Elazığ’da yaşanan 6,8 büyüklüğündeki yıkıcı depremin artçılarının da tehlikeli sonuçlar doğuracağını belirten Özmen, bölgede dikkatli olunması gerektiğini aktardı. Özmen, “Artçılar konusunda da mutlaka korku olabilir. 6,8 büyüklüğündeki bir depremin artçıları da 6 büyüklüğüne yaklaşabilir. Türkiye’de 5’ten daha büyük bir deprem geçmiş kayıtlara da baktığımızda hasar yapma ihtimali olan depremler. Dolayısıyla 5 ve 6 büyüklüğünde olabilecek herhangi bir artçı deprem, dayanım gücü etkilenmiş, zafiyete uğramış bölgelerde 6’ya varacak büyüklükteki bir artçı şokta yeniden o bölgedeki hasarlara neden olabilir. Dolayısıyla AFAD Başkanlığı tarafından yararlanan bu deprem parametreleriyle ilgili kayıtları da vatandaşlarımızın yakın bir şekilde takip etmesi gerekir” şeklinde konuştu.

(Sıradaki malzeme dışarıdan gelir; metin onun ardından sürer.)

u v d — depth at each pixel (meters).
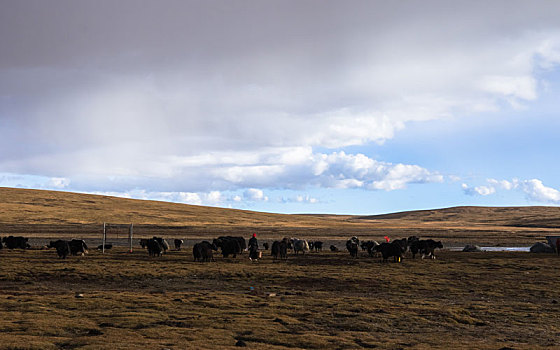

"Türkiye’de 800’e yakın deprem üretme potansiyeline sahip fay mevcut"
Türk coğrafyasının fay hatları üzerinde olduğunu hatırlatan Özmen, Türkiye’deki 81 ilin de tehlike altında olduğuna değindi. MTA’nın 2012 yılında yayınladığı diri fay haritasından yola çıkan Özmen, Türkiye’de 800’e yakın deprem üretme potansiyeli olduğunu da aktardı. Elazığ depreminin benzerlerinin ilerleyen yıllarda yaşanacağını aktaran Özmen, “Bu işlerde zaman vermek mümkün değil. 1900 yılından günümüze kadar geldiğimiz 120 yıl içinde hasar yapıcı depremlere baktığımızda; 285 tane hasar yapıcı deprem meydana gelmiş. Bunların 24 tanesi de 7’nin üzerinde şiddete sahip olan depremler. İstatiksel olarak oranlarsak 5 yılda bir Türkiye’de 7’nin üzerinde deprem gerçekleşiyor. Bunu 6-7 arasına yaklaştırdığımızda da 1 buçuk yılda oluyor. Türkiye’nin aslında başta Doğu Anadolu ve Kuzey Anadolu fayı olmak üzere her tarafı deprem tehlikesi altında. MTA tarafından 2012 yılında diri fay haritası yayınlandı. Bu diri fay haritasına baktığımızda da Türkiye’nin kara sınırları içerisinde 550 tane deprem üretme potansiyeli olan diri fay tespit edildi. Bunlar örümcek ağı misali Türkiye’nin her tarafına yayılmış durumda. Dolayısıyla Türkiye’nin neredeyse 81 ili deprem tehlikesi altında. Biz bu faylara; Karadeniz, Ege Denizi, Akdeniz ve Marmara Denizi’ndeki fayları da kattığımızda 800’e yakın deprem üretme potansiyeline sahip fay var. Dün yaşadığımız depreme benzer depremleri de ilerleyen yıllarda mutlaka yaşayacağız” dedi.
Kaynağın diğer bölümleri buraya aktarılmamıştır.